RAY: Okay. You've been in the United States before. This is your first time in San Diego. How – Two nations are very different, yours – your India and the United States. How are they alike?
SHANKAR: Well, I don't think we are that different. We are different levels of development and that imposes, certainly, a different set of priorities and concerns. But in many ways, we are in – we are similar. First of all, we are democracies. Secondly, we are large, diverse societies, where people from different religions, people from different ethnic backgrounds, linguist groups, all come together to form the nation. Thirdly, we respect the rights of the individual and fundamental freedoms. And finally, of course, for India, we are also a federal structure like the U.S. where the states have a strong identity of their own and there is a constant dynamic in terms of the power balance between the center and the states with the movement being in the direction of greater economic decision making power to the states in recent years.

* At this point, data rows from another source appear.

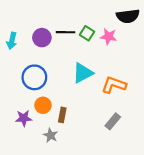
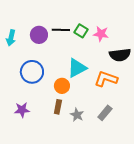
black semicircle: (128, 16) -> (120, 55), moved
orange circle: (43, 105) -> (62, 86), moved
gray star: (50, 135) -> (77, 115), moved

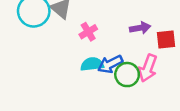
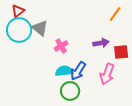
blue arrow: (110, 64) -> (78, 71), turned -30
green circle: (127, 75) -> (70, 91), moved

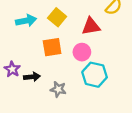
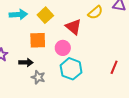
red triangle: (91, 26) -> (73, 27), turned 42
black arrow: (32, 77) -> (26, 62), moved

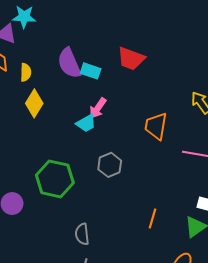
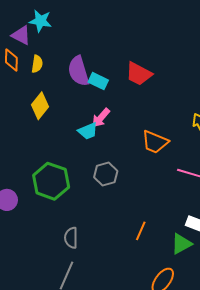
yellow semicircle: (26, 72) -> (37, 64), moved
orange trapezoid: (156, 126) -> (155, 142), turned -84

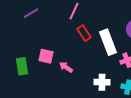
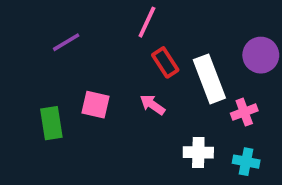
purple line: (31, 13) -> (66, 42), moved
pink arrow: (66, 67) -> (152, 105), moved

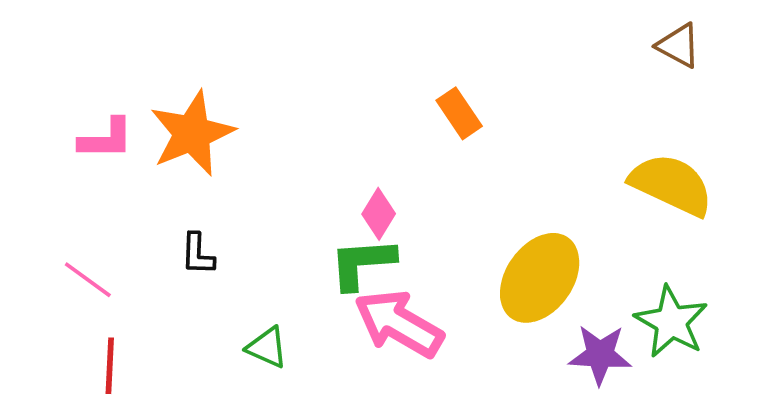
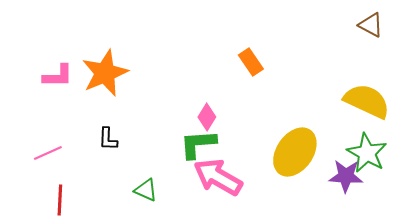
pink line: (88, 280) -> (48, 153), turned -60
green star: (671, 322) -> (367, 153), moved
purple star: (600, 355) -> (346, 176), moved

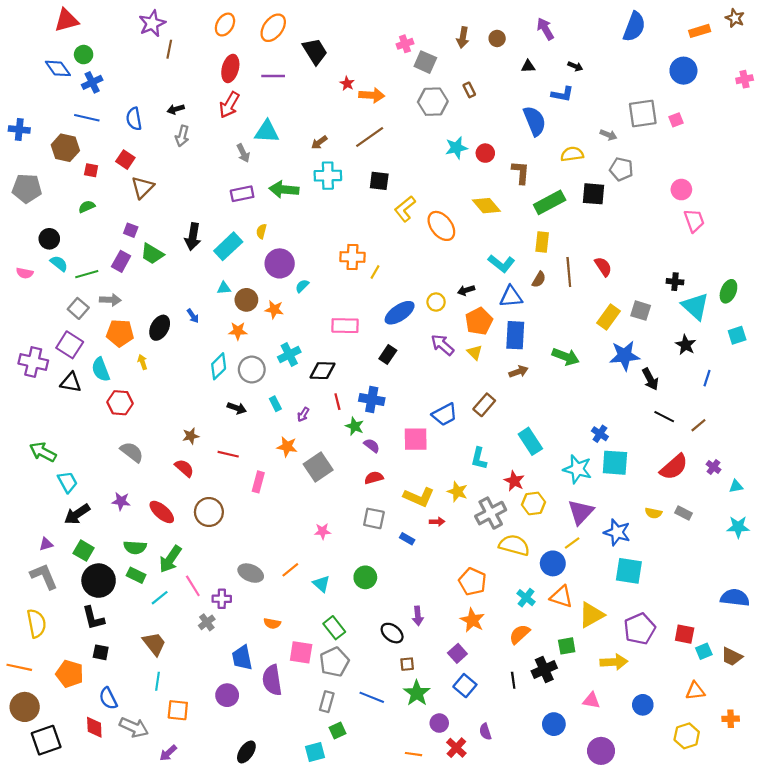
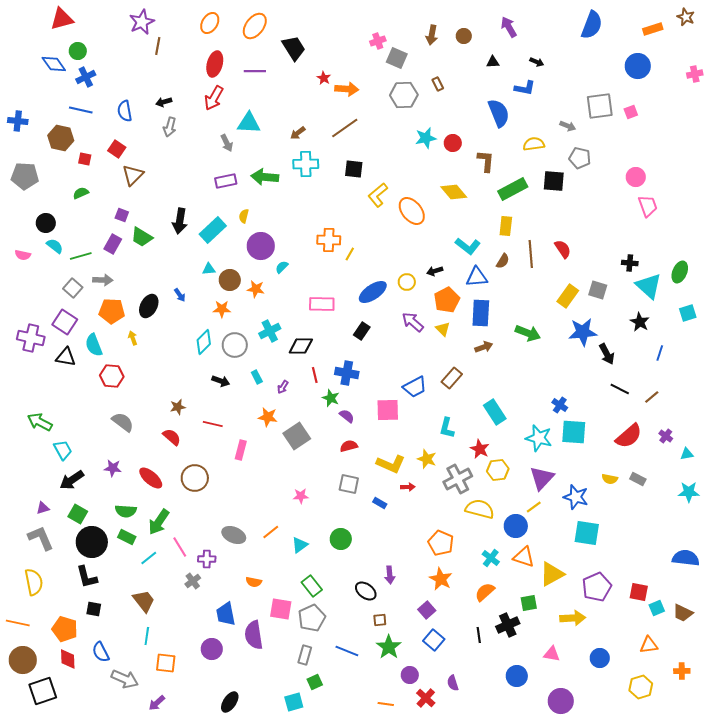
cyan triangle: (321, 584) -> (300, 545), turned 42
red diamond: (94, 727) -> (68, 659), moved

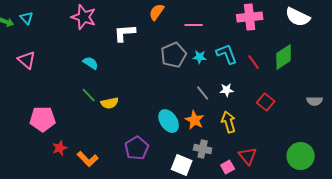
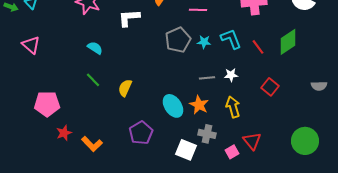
gray line: (203, 93) -> (207, 78), turned -56
yellow semicircle: (110, 103) -> (125, 88), moved, turned 126

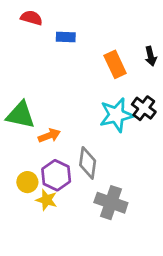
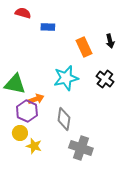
cyan star: (116, 115) -> (66, 78), moved
purple hexagon: (56, 175) -> (27, 111), moved

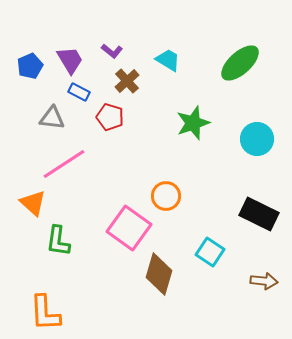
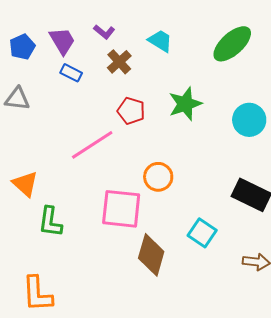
red pentagon: (110, 117) -> (131, 111), moved
gray triangle: (52, 118) -> (17, 99), moved
pink line: (64, 164) -> (92, 145), moved
pink square: (129, 228) -> (121, 209), turned -30

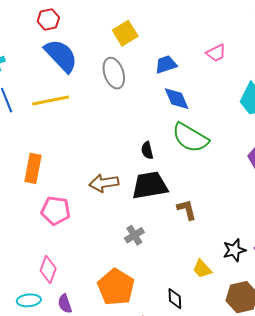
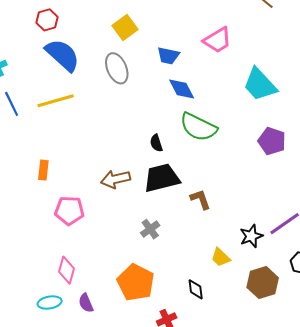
pink trapezoid: (216, 53) -> (217, 40), size x1.4
blue trapezoid: (166, 65) -> (168, 56), turned -145
orange rectangle: (33, 168) -> (43, 170), size x0.7

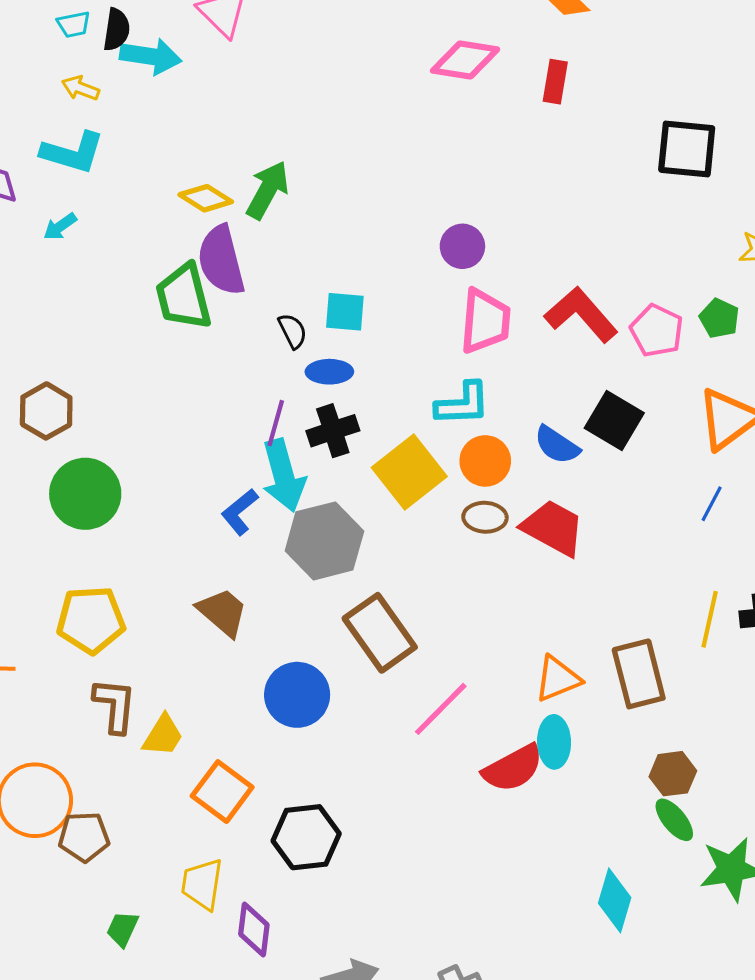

RAY: May I ask, this is your first stop in San Diego, your first visit here. What brings you here?
SHANKAR: Well, I came to deliver the Mahatma Gandhi Memorial Lecture at the San Diego University, University of California San Diego. And this is quite incredible because this was the 26th annual lecture in the series and it commemorates, actually, the scholarships which are given by the Indo-American community here to meritorious students. I think they've given 400 such scholarships to American students over the past 26 years. And this year they gave the award to 17 students which – who got the scholarship plus four more who were given the AVID scholarships, so about 21 students were given scholarships and I think that's an important element of the Indo-American society, giving back to America.
RAY: If there were a single thought you'd like to leave San Diego as you go toward the Gandhi lecture and then off to your other work as ambassador, what would that be?
SHANKAR: I would say that Gandhi's message is extremely relevant today. It's not something, you know, which needs to be put on a pedestal and then admired from afar. It has relevance in the day-to-day lives of individuals, of communities and of nations.
RAY: And I think it would be useful, might be useful to point out that Gandhi actually came to prominence based largely on issues that were economic.
SHANKAR: Yes. Well, he used economic issues as a symbol of Indian independence. You know, the U.S. had the Boston Tea Party where they dumped tea, chests of tea in Boston Harbor. In India, one of the issues that we faced under colonial rule was the destruction of our local artisanship and crafts-based industries because of the skewed tariff structure where imports from the UK were allowed without duty and exports from India were taxed.
RAY: Another commonality between our two countries.
SHANKAR: So another commonality, yes.
RAY: All right. Ambassador Meera Shankar, thank you very much.
SHANKAR: Thank you, it's been a pleasure.
RAY: The Indian ambassador to the United States, Meera Shankar, and can – what time will your lecture be? Where will it be, do you know?
SHANKAR: I need to now go back to the hotel.
RAY: Okay, you should go then. Thank you very much.
SHANKAR: Thank you. Thank you.
RAY: You're listening to These Days on KPBS.